* _WHAT YOU NEED TO DO_:
**1.** Reproduce the stretch of the ZFS array thread from "https://lemmy.ca/post/32471131" through "what this means.".
**2.** Carry on the ZFS array thread, starting right after its last line.

Ancestors

Toot

Written by Lem453@lemmy.ca on 2024-11-07 at 00:58

Help with ZFS Array

https://lemmy.ca/post/32471131

=> More informations about this toot | More toots from Lem453@lemmy.ca

Descendants

Written by just_another_person@lemmy.world on 2024-11-07 at 01:03

When you say “the drives for renamed”, do you mean you renamed them while the array was online? That sounds like what this means.

In that case, you can find out which drive is the problem, clear it, and repair the array. Should be pretty quick.

=> More informations about this toot | More toots from just_another_person@lemmy.world

Written by Lem453@lemmy.ca on 2024-11-07 at 02:00

I didn’t rename them. I suspect it happened during a reboot or maybe a bios update that I may have done last month.

How do I clear or repair it?

Records from a dataset:
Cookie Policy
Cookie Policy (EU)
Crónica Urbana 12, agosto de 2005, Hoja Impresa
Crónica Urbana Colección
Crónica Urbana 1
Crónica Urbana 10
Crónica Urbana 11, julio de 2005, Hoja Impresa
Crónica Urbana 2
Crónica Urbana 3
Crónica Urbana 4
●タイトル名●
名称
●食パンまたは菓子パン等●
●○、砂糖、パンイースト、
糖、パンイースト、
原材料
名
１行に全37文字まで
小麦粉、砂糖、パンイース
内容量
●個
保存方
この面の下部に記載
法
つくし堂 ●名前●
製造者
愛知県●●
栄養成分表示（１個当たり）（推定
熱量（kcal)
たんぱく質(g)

* _ANSWERS TO THIS EXERCISE_:
**1.**
https://lemmy.ca/post/32471131

=> More informations about this toot | More toots from Lem453@lemmy.ca

Descendants

Written by just_another_person@lemmy.world on 2024-11-07 at 01:03

When you say “the drives for renamed”, do you mean you renamed them while the array was online? That sounds like what this means.

**2.**
=> More informations about this toot | More toots from Lem453@lemmy.ca

Written by just_another_person@lemmy.world on 2024-11-07 at 02:25

The device names and aliases in /dev don’t just simply change between reboots. Something else happened here.

What are the path or IDs of the drives that are in there now under /dev/nvme*?

=> More informations about this toot | More toots from just_another_person@lemmy.world

Written by Shdwdrgn@mander.xyz on 2024-11-07 at 02:43

Are you sure about that? Ever hear about this supposed predictable network names in recent linux versions? Yeah those can change too. I was trying to set up a new firewall with two internal NICs plus a 4-port card, and they kept moving around. I finally figured out that if I cold-booted the NICs would come up in one order, and if I warm-booted they would come up in a completely different order (like the ports on the card would reverse which order they were detected). This was completely the fault of systemd because when I installed an older linux and used udev to map the ports, it worked exactly as predicted. These days I trust nothing.

=> More informations about this toot | More toots from Shdwdrgn@mander.xyz

Written by Lem453@lemmy.ca on 2024-11-07 at 21:10

I may have done a bios update around the time it went down, I don’t remember for sure but I haven’t added to physically changed the hardware in anyway. Its working now with the above suggestions so thanks!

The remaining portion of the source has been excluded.